WASHINGTON, D.C.—Today, the U.S. Securities and Exchange Commission (SEC) adopted rule amendments to ensure that financial institutions better protect the sensitive personal information of their customers and alert those customers when a data breach occurs.  Director of Securities Policy Benjamin Schiffrin released the following statement:

“Protecting the sensitive personal information of consumers and investors is essential to ensuring confidence in the integrity and safety of our financial markets. Main Street Americans today face unprecedented threats from data breaches that expose them to identity theft. By requiring that broker-dealers, investment companies, and registered investment advisers have policies and procedures for detecting and responding to data breach incidents and for notifying customers of those breaches, the rule amendments that the SEC adopted today provide better protections for sensitive customer information and empower affected individuals to proactively limit the negative effects of a breach.

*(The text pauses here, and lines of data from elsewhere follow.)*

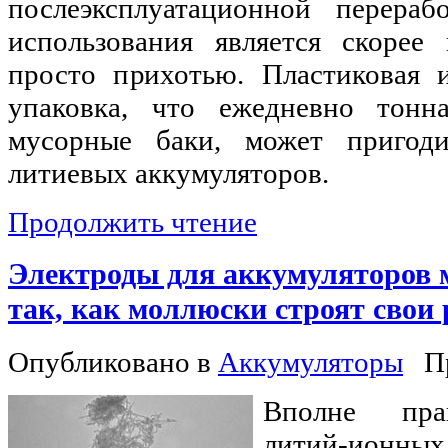
послеэксплуатационной перераб
использования является скорее
просто прихотью. Пластиковая 
упаковка, что ежедневно тонн
мусорные баки, может пригоди
литиевых аккумуляторов.
Продолжить чтение
Электроды для аккумуляторов
так, как моллюски строят свои
Опубликовано в
Аккумуляторы
П
Вполне пра
литий-ионн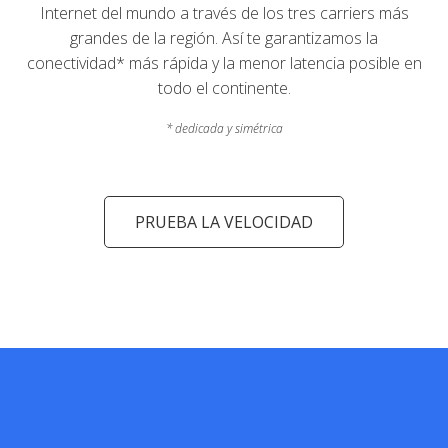
Internet del mundo a través de los tres carriers más
grandes de la región. Así te garantizamos la
conectividad* más rápida y la menor latencia posible en
todo el continente.
* dedicada y simétrica
PRUEBA LA VELOCIDAD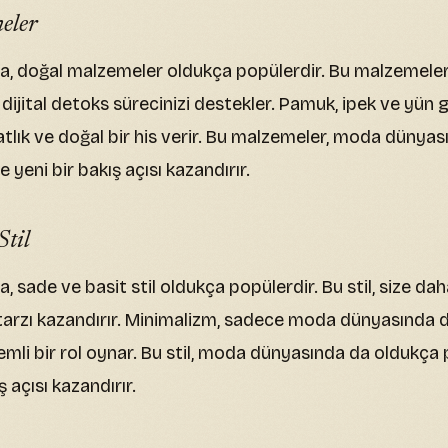
eler
 doğal malzemeler oldukça popülerdir. Bu malzemeler, 
e dijital detoks sürecinizi destekler. Pamuk, ipek ve yün 
hatlık ve doğal bir his verir. Bu malzemeler, moda dünya
e yeni bir bakış açısı kazandırır.
Stil
 sade ve basit stil oldukça popülerdir. Bu stil, size da
tarzı kazandırır. Minimalizm, sadece moda dünyasında 
emli bir rol oynar. Bu stil, moda dünyasında da oldukça 
ş açısı kazandırır.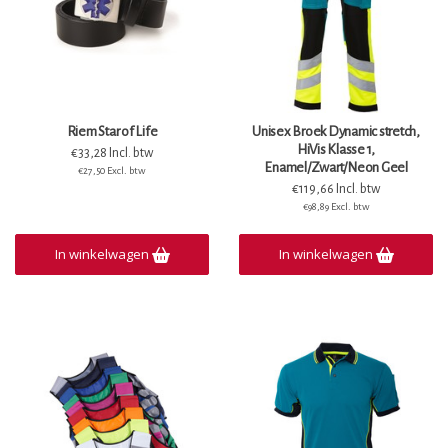
Riem Star of Life
Unisex Broek Dynamic stretch,
HiVis Klasse 1,
€33,28 Incl. btw
Enamel/Zwart/Neon Geel
€27,50 Excl. btw
€119,66 Incl. btw
€98,89 Excl. btw
In winkelwagen
In winkelwagen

“The SEC’s rule amendments will therefore help prevent, and mitigate the harm from data breaches. They will do so by requiring financial firms to have an incident response program.  This program must include procedures to assess the nature and scope of any incident and to take the appropriate steps to contain and control the incident to prevent further harm.  Perhaps most importantly, financial firms must notify individuals whose sensitive personal information was accessed or used without authorization. This notification must occur within 30 days. The requirement that customers receive timely notifications in the event of the unauthorized access to or use of their sensitive personal information will enable these individuals to act expeditiously to protect themselves from identity theft or other harm.

“As we said in our comment letter, prior to today’s rule amendments, no SEC rules required broker-dealers, investment companies, or registered investment advisers to have a program for responding to data breaches.  This regulatory gap posed unnecessary risks to America’s investors.  The SEC’s action today fills that gap and reduces the risk of harm to customers from the unauthorized access to or use of their sensitive personal information.”